I have been thinking about altruism alongside the biological and AI concept of Emergence*, wherein unintelligent components of the system are able to evince what appears to be quite rational and logical thought through the application of simple algorithms. When we look at something like Emergence in the animal kingdom and say, “This is something that is able to make decisions without any conscious thought,” and we clearly see that in nature, why would we assume that human thought is of any different nature? Why would we assume that human thought is of greater complexity than that which is carried out seemingly without consciousness in the animal kingdom? If we fail to consider the biological systems, we are asking questions which do not move the discussion in any meaningful direction. We need to understand ourselves both in terms of biology and in terms of psychology in order to sufficiently understand the motivational components of meta-ethics. If we attempt to explicate these questions without reaching out to adjacent fields as well, we end up where we are now, failing to honestly consider all of the aspects of the problem.

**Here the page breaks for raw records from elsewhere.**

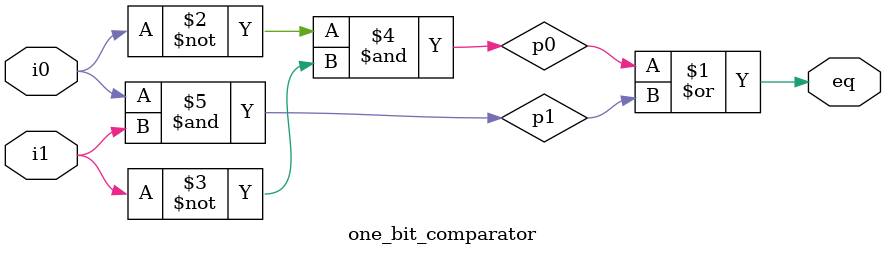
<source format=v>
`timescale 1ns / 1ps
module one_bit_comparator(
     input i0, i1,
	  output eq
    );

wire p0, p1;

assign eq = p0 | p1;

assign p0 = ~i0 & ~i1;
assign p1 = i0 & i1;


endmodule

</source>
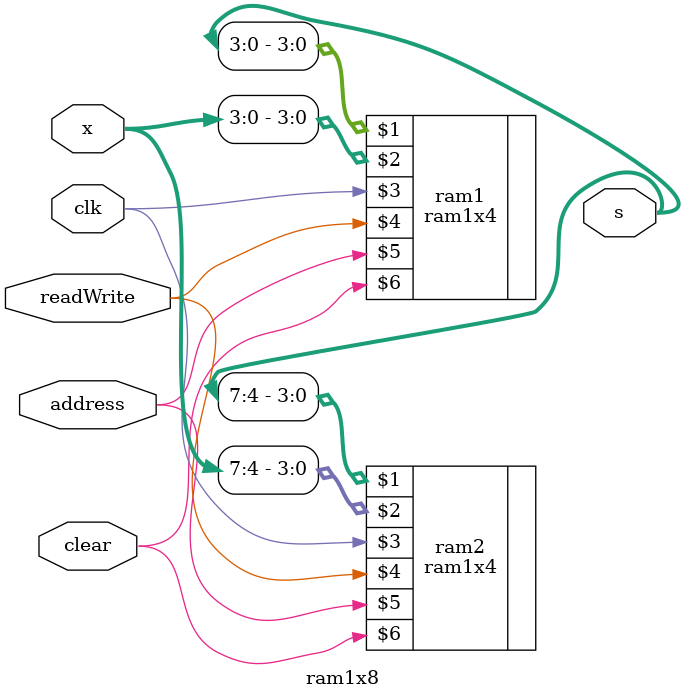
<source format=v>
`include "ram1x4.v"

module ram1x8(output [7:0]s,input[7:0]x,input clk,
			input readWrite,input address,input clear);
	ram1x4 ram1(s[3:0],x[3:0],clk,readWrite,address,clear);
	ram1x4 ram2(s[7:4],x[7:4],clk,readWrite,address,clear);
endmodule //ram1x8
</source>
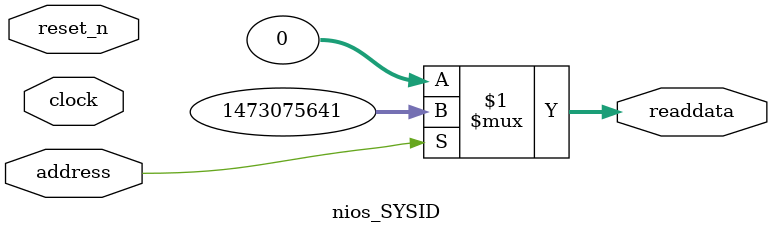
<source format=v>

`timescale 1ns / 1ps
// synthesis translate_on

// turn off superfluous verilog processor warnings 
// altera message_level Level1 
// altera message_off 10034 10035 10036 10037 10230 10240 10030 

module nios_SYSID (
               // inputs:
                address,
                clock,
                reset_n,

               // outputs:
                readdata
             )
;

  output  [ 31: 0] readdata;
  input            address;
  input            clock;
  input            reset_n;

  wire    [ 31: 0] readdata;
  //control_slave, which is an e_avalon_slave
  assign readdata = address ? 1473075641 : 0;

endmodule




</source>
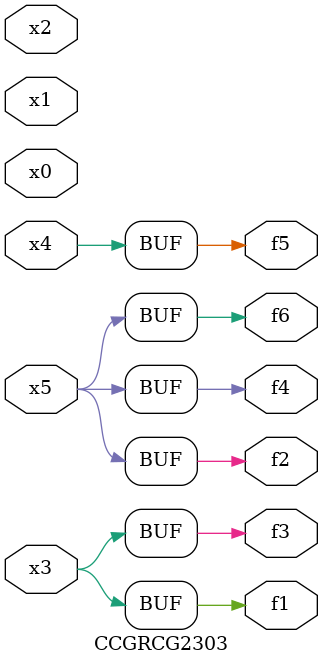
<source format=v>
module CCGRCG2303(
	input x0, x1, x2, x3, x4, x5,
	output f1, f2, f3, f4, f5, f6
);
	assign f1 = x3;
	assign f2 = x5;
	assign f3 = x3;
	assign f4 = x5;
	assign f5 = x4;
	assign f6 = x5;
endmodule

</source>
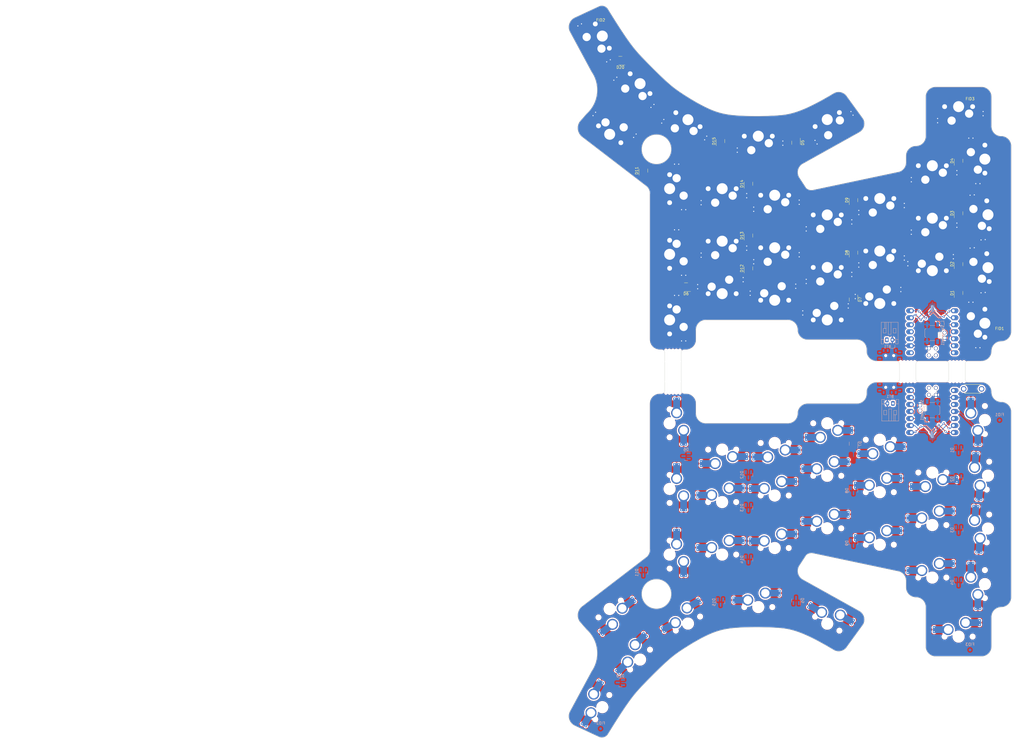
<source format=kicad_pcb>
(kicad_pcb (version 20221018) (generator pcbnew)

  (general
    (thickness 1.6)
  )

  (paper "A4" portrait)
  (layers
    (0 "F.Cu" signal)
    (31 "B.Cu" signal)
    (32 "B.Adhes" user "B.Adhesive")
    (33 "F.Adhes" user "F.Adhesive")
    (34 "B.Paste" user)
    (35 "F.Paste" user)
    (36 "B.SilkS" user "B.Silkscreen")
    (37 "F.SilkS" user "F.Silkscreen")
    (38 "B.Mask" user)
    (39 "F.Mask" user)
    (40 "Dwgs.User" user "User.Drawings")
    (41 "Cmts.User" user "User.Comments")
    (42 "Eco1.User" user "User.Eco1")
    (43 "Eco2.User" user "User.Eco2")
    (44 "Edge.Cuts" user)
    (45 "Margin" user)
    (46 "B.CrtYd" user "B.Courtyard")
    (47 "F.CrtYd" user "F.Courtyard")
    (48 "B.Fab" user)
    (49 "F.Fab" user)
    (50 "User.1" user)
    (51 "User.2" user)
    (52 "User.3" user)
    (53 "User.4" user)
    (54 "User.5" user)
    (55 "User.6" user)
    (56 "User.7" user)
    (57 "User.8" user)
    (58 "User.9" user)
  )

  (setup
    (pad_to_mask_clearance 0)
    (aux_axis_origin 114.300096 183.35642)
    (pcbplotparams
      (layerselection 0x00010fc_ffffffff)
      (plot_on_all_layers_selection 0x0000000_00000000)
      (disableapertmacros false)
      (usegerberextensions false)
      (usegerberattributes true)
      (usegerberadvancedattributes true)
      (creategerberjobfile true)
      (dashed_line_dash_ratio 12.000000)
      (dashed_line_gap_ratio 3.000000)
      (svgprecision 4)
      (plotframeref false)
      (viasonmask false)
      (mode 1)
      (useauxorigin false)
      (hpglpennumber 1)
      (hpglpenspeed 20)
      (hpglpendiameter 15.000000)
      (dxfpolygonmode true)
      (dxfimperialunits true)
      (dxfusepcbnewfont true)
      (psnegative false)
      (psa4output false)
      (plotreference true)
      (plotvalue true)
      (plotinvisibletext false)
      (sketchpadsonfab false)
      (subtractmaskfromsilk false)
      (outputformat 1)
      (mirror false)
      (drillshape 0)
      (scaleselection 1)
      (outputdirectory "")
    )
  )

  (net 0 "")
  (net 1 "VBAT")
  (net 2 "GND")
  (net 3 "ROW1")
  (net 4 "ROW2")
  (net 5 "ROW3")
  (net 6 "ROW4")
  (net 7 "Net-(D11-A2)")
  (net 8 "ROW5")
  (net 9 "ROW0")
  (net 10 "VCC")
  (net 11 "unconnected-(U1-5V-Pad14)")
  (net 12 "unconnected-(U1-A31_SWDIO-Pad15)")
  (net 13 "unconnected-(U1-A30_SWCLK-Pad16)")
  (net 14 "RESET")
  (net 15 "BAT+")
  (net 16 "COL5")
  (net 17 "COL4")
  (net 18 "COL3")
  (net 19 "COL2")
  (net 20 "COL1")
  (net 21 "Net-(D1-A1)")
  (net 22 "Net-(D1-A2)")
  (net 23 "Net-(D2-A1)")
  (net 24 "Net-(D2-A2)")
  (net 25 "Net-(D3-A1)")
  (net 26 "Net-(D3-A2)")
  (net 27 "Net-(D4-A1)")
  (net 28 "Net-(D4-A2)")
  (net 29 "Net-(D6-A1)")
  (net 30 "Net-(D6-A2)")
  (net 31 "Net-(D7-A1)")
  (net 32 "Net-(D7-A2)")
  (net 33 "Net-(D8-A1)")
  (net 34 "Net-(D8-A2)")
  (net 35 "Net-(D9-A1)")
  (net 36 "Net-(D9-A2)")
  (net 37 "Net-(D11-A1)")
  (net 38 "Net-(D12-A1)")
  (net 39 "Net-(D12-A2)")
  (net 40 "Net-(D13-A1)")
  (net 41 "Net-(D13-A2)")
  (net 42 "Net-(D14-A1)")
  (net 43 "Net-(D14-A2)")
  (net 44 "Net-(D15-A1)")
  (net 45 "Net-(D15-A2)")
  (net 46 "unconnected-(SW_bat1-A-Pad1)")
  (net 47 "Net-(D20-A1)")
  (net 48 "Net-(D20-A2)")
  (net 49 "COL0")
  (net 50 "Net-(D5-A1)")
  (net 51 "Net-(D5-A2)")
  (net 52 "L_VBAT")
  (net 53 "unconnected-(L_SW_bat1-A-Pad1)")
  (net 54 "L_BAT+")
  (net 55 "L_RESET")
  (net 56 "L_ROW1")
  (net 57 "L_ROW2")
  (net 58 "L_ROW3")
  (net 59 "L_ROW4")
  (net 60 "L_ROW5")
  (net 61 "L_COL5")
  (net 62 "L_COL4")
  (net 63 "L_COL3")
  (net 64 "L_COL2")
  (net 65 "L_COL1")
  (net 66 "L_COL0")
  (net 67 "L_VCC")
  (net 68 "unconnected-(L_U1-5V-Pad14)")
  (net 69 "unconnected-(L_U1-A31_SWDIO-Pad15)")
  (net 70 "unconnected-(L_U1-A30_SWCLK-Pad16)")

  (footprint "pretty:breakaway-mousebites" (layer "F.Cu") (at 143.470433 149.423563))

  (footprint "pretty:xiao-ble-smd-cutout" (layer "F.Cu") (at 152.400128 131.087937 180))

  (footprint "pretty:MX-1U-Hotswap" (layer "F.Cu") (at 63.793996 236.96352 30))

  (footprint "Package_TO_SOT_SMD:SOT-23" (layer "F.Cu") (at 161.925096 88.106353 90))

  (footprint "pretty:MX-1U-Hotswap" (layer "F.Cu") (at 114.300096 88.701653 180))

  (footprint "pretty:MX-1U-Hotswap" (layer "F.Cu") (at 114.300096 107.751653 180))

  (footprint "pretty:xiao-ble-smd-cutout" (layer "F.Cu") (at 152.400128 160.02012))

  (footprint "pretty:MX-1U-Hotswap" (layer "F.Cu") (at 172.576196 183.28552 85))

  (footprint "pretty:breakaway-mousebites" (layer "F.Cu") (at 58.340674 153.590754))

  (footprint "pretty:MX-1U-Hotswap" (layer "F.Cu") (at 133.350096 170.25952 180))

  (footprint "Package_TO_SOT_SMD:SOT-23" (layer "F.Cu") (at 161.925096 117.023553 90))

  (footprint "pretty:MX-1U-Hotswap" (layer "F.Cu") (at 152.400096 201.21582))

  (footprint "pretty:MX-1U-Hotswap" (layer "F.Cu") (at 95.250096 171.45022 180))

  (footprint "Fiducial:Fiducial_1mm_Mask2mm" (layer "F.Cu") (at 176.775194 127.927925 180))

  (footprint "pretty:MX-1U-Hotswap" (layer "F.Cu") (at 152.400096 220.26582))

  (footprint "pretty:MX-1U-Hotswap" (layer "F.Cu") (at 57.150096 126.801653 -90))

  (footprint "Package_TO_SOT_SMD:SOT-23" (layer "F.Cu") (at 161.925096 106.561053 90))

  (footprint "pretty:MX-1U-Hotswap" (layer "F.Cu") (at 152.400096 108.942253))

  (footprint "pretty:MX-1U-Hotswap" (layer "F.Cu") (at 171.450096 222.64702 90))

  (footprint "pretty:MX-1U-Hotswap" (layer "F.Cu") (at 76.200096 117.276653))

  (footprint "pretty:MX-1U-Hotswap" (layer "F.Cu") (at 171.450096 163.11582 90))

  (footprint "pretty:MX-1U-Hotswap" (layer "F.Cu") (at 89.296896 230.98152))

  (footprint "Package_TO_SOT_SMD:SOT-23" (layer "F.Cu") (at 85.725096 108.093853 90))

  (footprint "pretty:MX-1U-Hotswap" (layer "F.Cu") (at 57.149996 211.93152 -90))

  (footprint "pretty:MX-1U-Hotswap" (layer "F.Cu") (at 46.434396 250.03142 45))

  (footprint "pretty:breakaway-mousebites" (layer "F.Cu") (at 161.329823 149.423563))

  (footprint "pretty:MX-1U-Hotswap" (layer "F.Cu") (at 32.742096 267.29562 60))

  (footprint "pretty:breakaway-mousebites" (layer "F.Cu") (at 58.340674 141.684494 180))

  (footprint "pretty:MX-1U-Hotswap" (layer "F.Cu") (at 35.412796 231.66412 -143))

  (footprint "pretty:MX-1U-Hotswap" (layer "F.Cu") (at 76.200096 211.93142))

  (footprint "pretty:MX-1U-Hotswap" locked (layer "F.Cu")
    (tstamp 422dbdc6-4e45-4510-8a9c-07153f35c109)
    (at 95.250096 100.607853 180)
    (property "JLCPCB BOM" "0")
    (property "Sheetfile" "mykeeb_v7a2.kicad_sch")
    (property "Sheetname" "")
    (attr through_hole)
    (fp_text reference "L_S24" (at 0 3.175) (layer "B.Fab")
        (effects (font (size 1 1) (thickness 0.15)) (justify mirror))
      (tstamp 14619494-9595-4745-b94b-8cfad7673670)
    )
    (fp_text value "SW" (at 0 -7.9375) (layer "Dwgs.User") hide
        (effects (font (size 1 1) (thickness 0.15)))
      (tstamp 78cdec7c-1f5d-4eae-8c72-3a90f4bf64a6)
    )
    (fp_line (start -9.525 -9.525) (end 9.525 -9.525)
      (stroke (width 0.15) (type solid)) (layer "Dwgs.User") (tstamp c8773453-252b-4b46-a9b8-c01b507005c5))
    (fp_line (start -9.525 9.525) (end -9.525 -9.525)
      (stroke (width 0.15) (type solid)) (layer "Dwgs.User") (tstamp 87313ecc-9a9a-4797-9ea8-5aa6480430f7))
    (fp_line (start -7 -7) (end -7 -5)
      (stroke (width 0.15) (type solid)) (layer "Dwgs.User") (tstamp 04f60a7b-ce7c-40cc-ba03-95e8d3fcb5de))
    (fp_line (start -7 5) (end -7 7)
      (stroke (width 0.15) (type solid)) (layer "Dwgs.User") (tstamp d3c634b0-774a-4cf7-bc81-bb610c35a14c))
    (fp_line (start -7 7) (end -5 7)
      (stroke (width 0.15) (type solid)) (layer "Dwgs.User") (tstamp ab54ca33-49f1-4290-992d-293bc0060b5a))
    (fp_line (start -5 -7) (end -7 -7)
      (stroke (width 0.15) (type solid)) (layer "Dwgs.User") (tstamp d3ff57c2-2e53-4809-af8c-318044d9de11))
    (fp_line (start 5 -7) (end 7 -7)
      (stroke (width 0.15) (type solid)) (layer "Dwgs.User") (tstamp d2256265-42c7-4bfe-b898-133989457b3a))
    (fp_line (start 5 7) (end 7 7)
      (stroke (width 0.15) (type solid)) (layer "Dwgs.User") (tstamp 95fd3288-654f-4473-8b64-d88ca566c37a))
    (fp_line (start 7 -7) (end 7 -5)
      (stroke (width 0.15) (type solid)) (layer "Dwgs.User") (tstamp 299e842f-ecde-47ac-9c2e-c18be67f84ff))
    (fp_line (start 7 7) (end 7 5)
      (stroke (width 0.15) (type solid)) (layer "Dwgs.User") (tstamp 770b0a58-338d-4329-a830-12fe22634e8d))
    (fp_line (start 9.525 -9.525) (end 9.525 9.525)
      (stroke (width 0.15) (type solid)) (layer "Dwgs.User") (tstamp 3eb95a8d-b286-4f5c-8500-85cb15fc728b))
    (fp_line (start 9.525 9.525) (end -9.525 9.525)
      (stroke (width 0.15) (type solid)) (layer "Dwgs.User") (tstamp 1303d478-269c-472a-aa14-e2606cc6e79a))
    (fp_line (start -6.5 -4.5) (end -6.5 -0.6)
      (stroke (width 0.127) (type solid)) (layer "B.CrtYd") (tstamp 450527b0-cffa-4312-a43a-4c49272238ae))
    (fp_line (start -6.5 -0.6) (end -2.4 -0.6)
      (stroke (width 0.127) (type solid)) (layer "B.CrtYd") (tstamp adcdca68-b41f-4118-bb94-35c74dd68597))
    (fp_line (start -0.4 -2.6) (end 5.3 -2.6)
      (stroke (width 0.127) (type solid)) (layer "B.CrtYd") (tstamp 3fe8aa57-1ff5-4ee1-9a87-a4418d3e6315))
    (fp_line (start 5.3 -7) (end -4 -7)
      (stroke (width 0.127) (type solid)) (layer "B.CrtYd") (tstamp 3f7e01b4-e393-4d2a-a723-fd6ede76d8e6))
    (fp_line (start 5.3 -7) (end 5.3 -2.6)
      (stroke (width 0.127) (type solid)) (layer "B.CrtYd") (tstamp 62e9f596-45ba-419d-9fe7-ba8dcd4bd949))
    (fp_arc (start -6.5 -4.5) (mid -5.767767 -6.267767) (end -4 -7)
      (stroke (width 0.127) (type solid)) (layer "B.CrtYd") (tstamp 5fd5e556-83bc-4b4a-b6e7-ef13aed085ea))
    (fp_arc (start -2.4 -0.6) (mid -1.814214 -2.014214) (end -0.4 -2.6)
      (stroke (width 0.127) (type solid)) (layer "B.CrtYd") (tstamp 4da9b664-b4e6-472b-9f4e-08fd25b619f1))
    (fp_poly
      (pts
        (xy 8.334375 -8.334375)
        (xy 4.7625 -8.334375)
        (xy 3.571875 -9.525)
        (xy -3.571875 -9.525)
        (xy -4.7625 -8.334375)
        (xy -7.14375 -8.334375)
        (xy -8.334375 -5.953125)
        (xy -9.525 -5.953125)
        (xy -10.715625 -4.7625)
        (xy -10.715625 0)
        (xy -9.525 1.190625)
        (xy -8.334375 1.190625)
        (xy -7.14375 2.38125)
        (xy -7.14375 7.14375)
        (xy 7.14375 7.14375)
        (xy 7.14375 -1.190625)
        (xy 8.334375 -1.190625)
        (xy 9.525 -2.38125)
        (xy 9.525 -7.14375)
      )

      (stroke (width 0.12) (type dash_dot_dot)) (fill none) (layer "User.2") (tstamp 2c46919c-93f2-4300-8d70-09291566fd8b))
    (fp_poly
      (pts
        (xy -9.525 -5.953125)
        (xy -10.715625 -4.7625)
        (xy -10.715625 0)
        (xy -9.525 1.190625)
        (xy -8.334375 1.190625)
        (xy -7.14375 2.38125)
        (xy -7.14375 7.14375)
        (xy 7.14375 7.14375)
        (xy 7.14375 2.38125)
        (xy 8.334375 1.190625)
        (xy 9.525 1.190625)
        (xy 10.715625 0)
        (xy 10.715625 -4.7625)
        (xy 9.525 -5.953125)
        (xy 9.525 -7.14375)
        (xy 8.334375 -8.334375)
        (xy 4.7625 -8.334375)
        (xy 3.571875 -9.525)
        (xy -3.571875 -9.525)
        (xy -4.7625 -8.334375)
        (xy -8.334375 -8.334375)
        (xy -9.525 -7.14375)
      )

      (stroke (width 0.12) (type dot)) (fill none) (layer "User.2") (tstamp c311205c-600a-432b-b3fb-e65af9bb291f))
    (pad "" smd rect locked (at -7.085 -2.54 180) (size 2.55 2.5) (layers "B.Paste" "B.Mask") (tstamp d553b23a-a644-45e4-bf70-674c02bb329c))
    (pad "" np_thru_hole circle locked (at -5.08 0 228.0996) (size 1.75 1.75) (drill 1.75) (layers "F&B.Cu" "*.Mask") (tstamp 6fed726c-327a-4d2d-b3ba-8a050e1cdd9e))
    (pad "" np_thru_hole circle locked (at 0 0 180) (size 3.9878 3.9878) (drill 3.9878) (layers "F&B.Cu" "*.Mask") (tstamp 11ef52c1-7a24-4a3e-95c3-0d059c529bb9))
    (pad "" np_thru_hole circle locked (at 5.08 0 228.0996) (size 1.75 1.75) (drill 1.75) (layers "F&B.Cu" "*.Mask") (tstamp bfd15782-a9dd-44a9-8172-0b378d049b02))
    (pad "" smd rect locked (at 5.815 -5.08 180) (size 2.55 2.5) (layers "B.Paste" "B.Mask") (tstamp d235d7b2-a363-4871-b534-115e1fa161c4))
    (pad "1" thru_hole circle locked (at -8.89 -3.302 180) (size 0.8 0.8) (drill 0.4) (layers "*.Cu")
      (net 17 "COL4") (pinfunction "1") (pintype "bidirectional") (tstamp 56919c14-ae9a-45ed-b800-dc6543d7ca58))
    (pad "1" thru_hole circle locked (at -8.89 -1.778 180) (size 0.8 0.8) (drill 0.4) (layers "*.Cu")
      (net 17 "COL4") (pinfunction "1") (pintype "bidirectional") (tstamp f3069344-cd54-48d7-a2c0-7f5a0bfcb430))
    (pad "1" smd rect locked (at -7.085 -2.54 180) (size 4.5 2.5) (layers "B.Cu")
      (net 17 "COL4") (pinfunction "1") (pintype "bidirectional") (tstamp 56323fc5-62c0-4377-823d-62ca7d1a04f0))
    (pad "1" thru_hole circle locked (at -3.81 -2.54 180) (size 4 4) (drill 3) (layers "*.Cu")
      (net 17 "COL4") (pinfunction "1") (pintype "bidirectional") (tstamp f415099a-e46a-4ce2-8418-6fcc59ddc88a))
    (pad "2" thru_hole circle locked (at 2.54 -5.08 180) (size 4 4) (drill 3) (layers "*.Cu")
      (net 40 "Net-(D13-A1)") (pinfunction "2") (pintype "bidirectional") (tstamp 465031f4-aa9b-4943-9681-2a3b9d29e94d))
    (pad "2" smd rect locked (at 5.842 -5.08 180) (size 4.5 2.5) (layers "B.Cu")
      (net 40 "Net-(D13-A1)") (pinfunction "2") (pintype "bidirectional") (tstamp e5f68dda-cbee-4a85-96e7-30ccc620a3b4))
    (pad "2" thru_hole circle locked (at 7.62 -5.842 180) (size 0.8 0.8) (drill 0.4) (layers "*.Cu")
      (net 40 "Net-(D13-A1)") (pinfunction "2") 
... [2676443 chars truncated]
</source>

To me, though, the larger problem with disentangling the biological and psychological is that of causation: does the altruistic act cause the feeling of pleasure? We would think so, because we believe that we act based upon motivations and we believe that we understand that motivation, despite experimental evidence indicating that the mind simply makes up stories that seem plausible for explaining the world.

In order to disentangle the biology, though, we need to have a discrete chain of causation in which the biological component doesn’t actually begin the process, else the altruistic act suffers from the same lack of standing as it would have done had it been out of a selfish impulse. This isn’t possible, however, because of the way the simple system functions in that it is often quite impossible to disentangle the direction of causation between feelings and biology. For example, feelings of nausea may be caused by a stomach ailment or may be the result of psychological distress; when both conditions are present, and even considering what the individual would offer as explanatory, the reality is that we are trusting an interpretive system to make sense of systems to which the individual doesn’t pay adequate attention and of which they may not have adequate understanding. Additionally, we seem to be arguing from insufficient evidence when considering individual entities and how those entities feel, and then attempting to generalize from a population making statements about how they feel, when all of those entities are undergoing the same requirement to interpret their own biological systems and provide explanation for what they are experiencing, simultaneously we are trusting that those entities are able to express themselves in coherent manners and have the same access to language with which to express a particular set of emotions or range of emotions and thoughts and feelings.

The problem becomes infinitely more complex when one considers that these actions and emotions are usually considered as happening as discrete events, clearly strung together, when we know that there are feedback systems involved in the biological system which are themselves sending signals and request that actions be taken, all of which signals come together to formulate a gestalt decision made by the biological collective rather than being a decision made by an individual in isolation. And, yes: I did just hint that somewhere there’s an argument that the individual cells of your brain are analogous to a colony of termites. You’re welcome.

Anyway, this is what’s been rambling through my mind today, distilled down from the ideas which sleeted through the universe, landed in my head, and which I spat out into the phone (thank you TTS!) for later. I imagine there are some problems in there with the logic. Please point them out, I’m happy to discuss.


*Emergence has its own epistemic and ontological problems, of course; it would seem that these should be broadened from the narrow field of artificial intelligence into the larger field of systems thinking and also applied to systems and organizations.